夏の闇鶴を抱へてゆくごとく 長谷川櫂

作者の代表作のひとつに挙げられる句であるが、なぜか句集におさめられていない。さまざまな解釈がありそうな句であるが、私がこの句を読んだときに、とっさに思い当たったのが、「鶴の恩返し」という話である。もちろん、これは日本人ならだれでも知っている有名な民話である。

お話になっているところでは、ある雪の日に、罠にかかった鶴を助けて帰ったら、後日また雪の降りつもる夜に美しい娘が家にやってくるわけだが、この句は違う。逆なのだ。

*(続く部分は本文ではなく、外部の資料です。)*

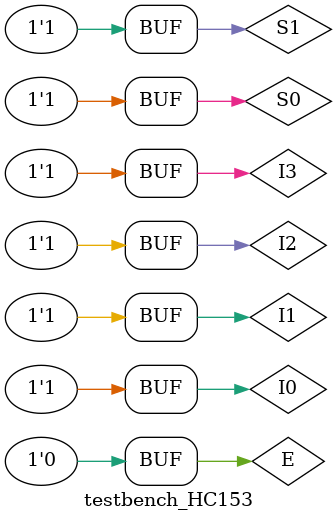
<source format=v>
`timescale 1ns/1ns
module testbench_HC153;
	reg E, S1, S0, I0, I1, I2, I3;		
	
	wire Y;
	
	encoder_153 test_encoder_153(E, S1, S0, I0, I1, I2, I3, Y);

	initial
		begin
			E = 1;
			#20 E = 0; S1 = 0; S0 = 0; I0 = 0;
			#20 S1 = 0; S0 = 0; I0 = 1;
			#20 S1 = 0; S0 = 1; I1 = 0;
			#20 S1 = 0; S0 = 1; I1 = 1;
			#20 S1 = 1; S0 = 0; I2 = 0;
			#20 S1 = 1; S0 = 0; I2 = 1;
			#20 S1 = 1; S0 = 1; I3 = 0;
			#20 S1 = 1; S0 = 1; I3 = 1;
			
		end
		
endmodule
</source>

季節も夏であるし、帰るどころが行ってしまうのだから。

そうすると、そもそも「鶴の恩返し」を想起するのはおかしい話になる。しかし、私にはだからこそ、この句が「物語」を越えたところに触れているように思えてならないのである。

「鶴の恩返し」という話は、おそらく民話学的には「異類婚姻譚」というカテゴリーに入れられるだけだと思う。しかし、詩の世界ではそうならない。詩の力は、カテゴリーのおよばないところをくぐってくる。それを正しく何と呼べば良いのか、私は知らない。無理矢理言うとするなら、「自然との交流」とでも言おうか。しかし、それは自然と人間というような図式に入れられる以前の「自然」との交流である。

思い込みに過ぎなければそれまでだが、「鶴の恩返し」という物語は、自然への無意識の「うしろめたさ」を解消するための仕組みとして、繰り返し、語られてきたのではないかと思う。しかし、この句の場合、そのような物語が発生する最初の出来事において、まったく逆のことをしているのである。罠にかかった鶴を助けても、家に帰るのではなく、そのまま一緒に自然のほうへ行ってしまうのだから。

言ってみれば、この句は「お話にはならない」のである。つまり、物語をその始まりに戻すのみならず、物語の制度そのものを壊しているのだ。

そう思うと、この句は一つの「態度表明」のように思える。この句は、自然に畏れおののいている人の姿でもなければ、自然を道具として利用するだけの人の姿でもなく、自然と交流を持とうとする(自然とともにあることを目的とする)人類の一つの姿を示していると思うのである。

とはいえ、そのような取り方をして良いものかどうか、まったく分からない(作者にはあっけなく否定されるかもしれないが・・・)。ただ、少なくとも俳句というものは、程度の差はあれ、「自然との交流」の賜物であるということは言えると思うのである。

3件のコメント

  1. すごく初歩的な質問で申し訳ないのですが、「抱へて」は「抱ひて」ではないのはどうしてでしょうか?

  2. 「抱へて」は、「かかへて」です。「いだいて」であれば、イ音便なので「抱いて」ですね。